## Frequency Test for Uniformity

The **frequency test (or bin test)** is a simple way to check whether a dataset follows a uniform distribution. It works by:
1. Dividing the range of numbers into equal-sized bins.
2. Counting how many numbers fall into each bin.
3. Comparing the observed frequencies with the expected frequencies under uniformity.

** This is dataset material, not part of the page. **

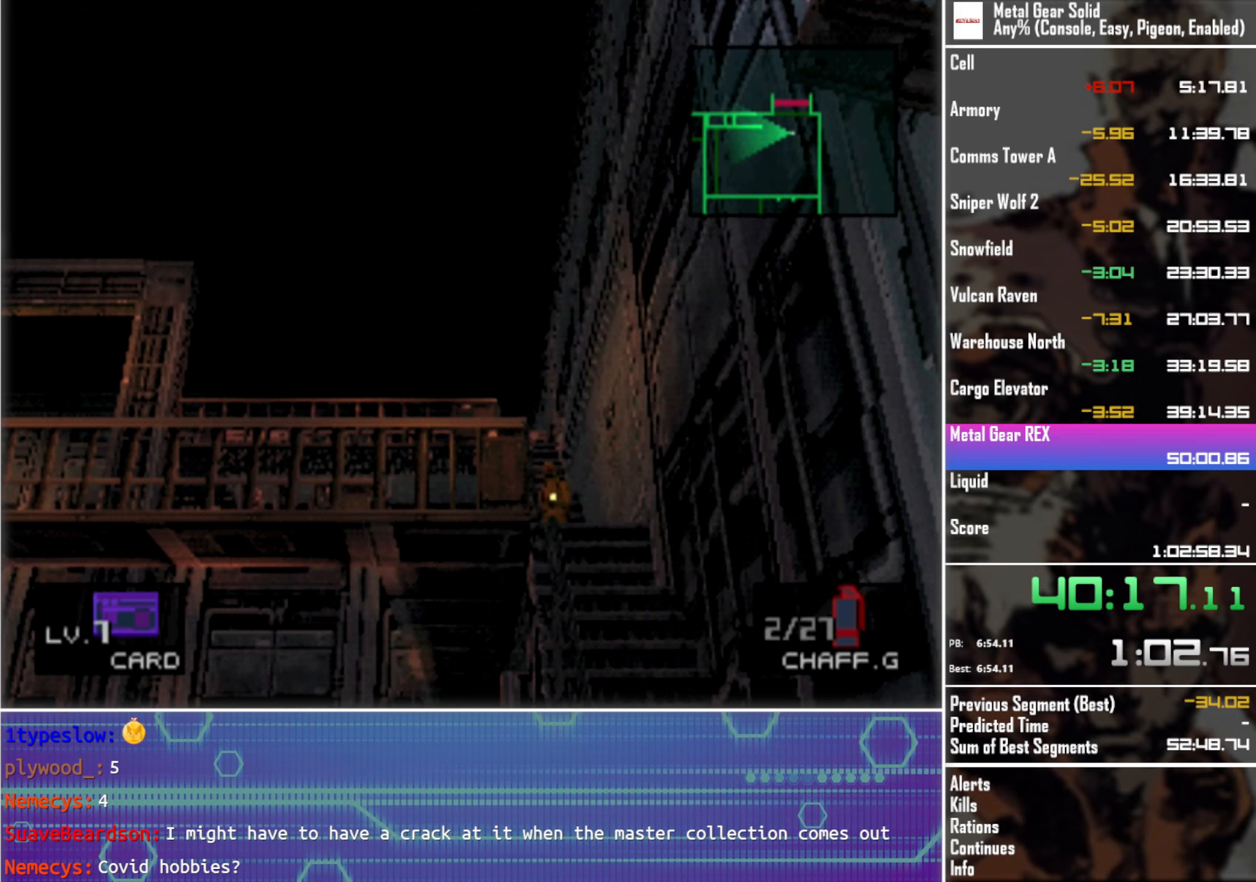
{"buttons": ["DPAD_UP"], "left_stick": "center", "events": [[66, "DPAD_UP", "down"], [183, "DPAD_RIGHT", "down"], [283, "DPAD_RIGHT", "up"]]}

We use the Chi-Squared test to determine if the observed distribution significantly deviates from uniformity.

In [2]:
library(dplyr)
library(tidyverse)

### Loading the Data

We load the dataset containing the random numbers, which will be tested for uniformity.

In [None]:
randoms <- read.csv("../../Data/randoms2.csv")$n

max_val <- 10
min_val <- 0

### Defining Bins

We divide the range of numbers into `num_bins` equal intervals. This allows us to compare the actual frequencies of numbers in each bin to the expected frequencies under uniformity.

In [4]:
num_bins <- 10
breaks <- seq(min(randoms),
              max(randoms),
              length.out = num_bins + 1)

### Counting Frequencies

We count how many values fall into each bin to determine the observed frequency distribution.

In [5]:
freq <- table(cut(randoms,
                  breaks = breaks,
                  include.lowest = TRUE))

### Computing Expected Frequencies

Under uniformity, we expect each bin to contain approximately the same number of values. The expected frequency is calculated as:

$$
\text{Expected Frequency} = \frac{\text{Total Count of Numbers}}{\text{Number of Bins}}
$$

In [6]:
expected <- rep(length(randoms) / num_bins, num_bins)

### Performing the Chi-Squared Test

We use the Chi-Squared test to compare the observed frequencies with the expected uniform distribution.

In [7]:
chi_test <- chisq.test(freq,
                       p = expected / sum(expected))
print(chi_test)


	Chi-squared test for given probabilities

data:  freq
X-squared = 12.8, df = 9, p-value = 0.1719



## Interpretation of the Frequency Test Results

The Chi-Squared test provides a p-value, which helps us determine if the numbers are uniformly distributed:

- **$\text{p-value} > 0.05$**: The difference between observed and expected frequencies is statistically significant, meaning the numbers *are not* uniformly distributed.
- **$\text{p-value} \ge 0.05$**: There is no significant deviation, meaning we *fail to reject* the hypothesis that the numbers are uniformly distributed.